State the number of lines that hold "middle" in the records below, with no other words.

________

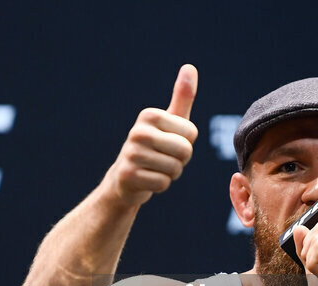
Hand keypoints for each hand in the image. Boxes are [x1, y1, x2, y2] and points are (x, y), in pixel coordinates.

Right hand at [105, 64, 198, 205]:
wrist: (125, 178)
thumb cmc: (155, 146)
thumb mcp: (170, 121)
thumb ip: (182, 96)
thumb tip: (190, 67)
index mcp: (150, 115)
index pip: (191, 133)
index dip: (186, 143)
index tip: (170, 144)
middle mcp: (138, 131)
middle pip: (185, 151)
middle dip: (180, 160)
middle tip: (164, 159)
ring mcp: (131, 154)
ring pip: (174, 169)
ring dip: (171, 174)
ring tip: (156, 168)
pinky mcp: (128, 175)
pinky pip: (163, 183)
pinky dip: (160, 185)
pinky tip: (148, 179)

________

#### Result:
4